COLUMBUS, Ohio (AP) _ A 3-pound baby boy born prematurely at Grant Medical Center lacked the reflexes to nurse from his mother, who was also struggling to produce milk.
Little Tristan Casto needed the enzymes and hormones found only in human milk to ward off infection and to grow bigger and healthier. The hospital had frozen milk shipped from a Texas milk bank, which was fed to Tristan through a stomach tube. He is now healthy, his mother said.
Soon, Grant Medical Center plans to have the state's first milk bank, so milk won't need to be shipped frozen, overnight from other states for babies like Tristan.
The Mothers' Milk Bank of Central Ohio will process, screen and distribute the milk. Besides helping premature babies, doctors say milk banks are also helpful for mothers trying to feed multiples, like twins or triplets.
The practice of donating milk is decades old, but officials said donations declined in the last 20 years, partially because of fear of AIDS. Strict precautions and rigorous screening have sent donations climbing again.

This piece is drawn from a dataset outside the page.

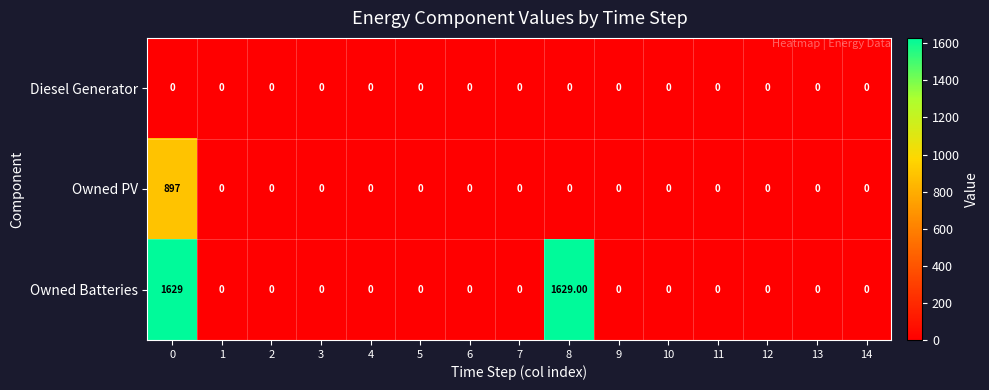

Which series has the largest total across all categories?

Owned Batteries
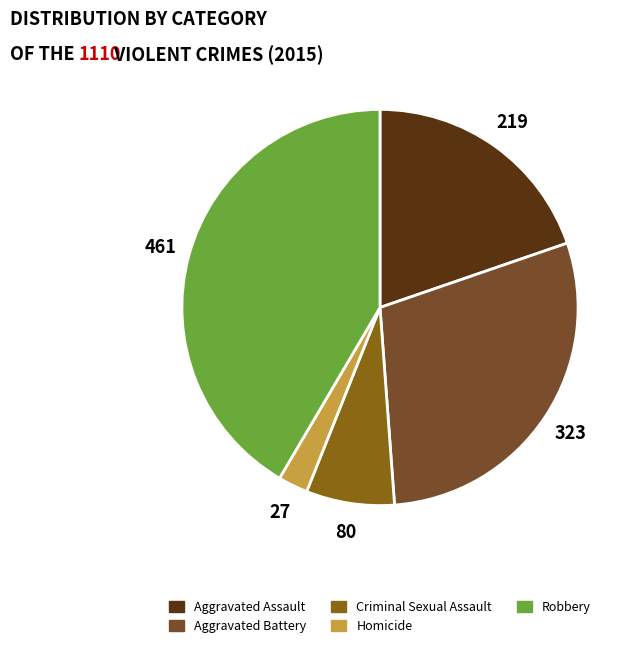

Count the number of slices in the pie.

5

The donated milk is heated to kill bacteria or viruses. Then it is pasteurized, frozen and dispensed. It can be stored frozen for a year.

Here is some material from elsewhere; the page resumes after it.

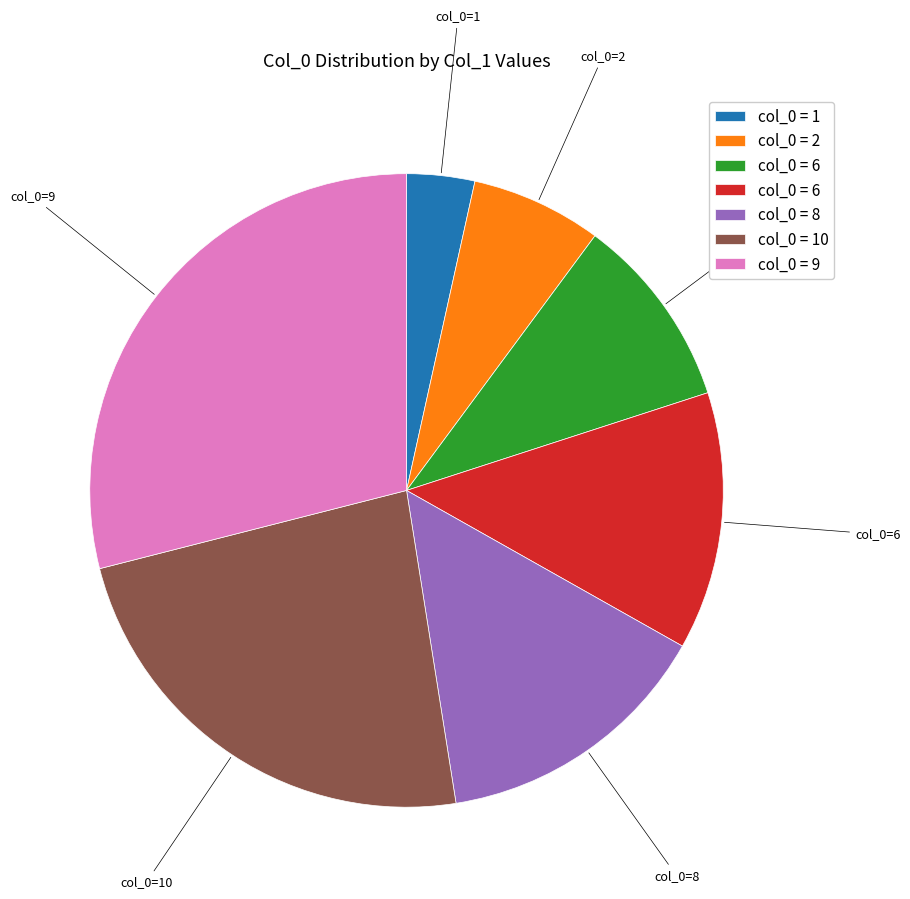

How many slices are in this pie chart?

7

The Columbus Foundation supplied a $55,000 grant for the milk bank. The total cost of the equipment and facility is around $75,000.
Staffing and operations will cost an additional $250,000 a year.
Hospital officials said it's worth it.
``The demand has increased significantly enough that we need one in the Midwest,'' said Dr. Craig W. Anderson, medical director of Grant's neonatal intensive-care unit.
There are seven milk banks in the United States and Canada. The bank in Ohio is scheduled to open by the end of the year.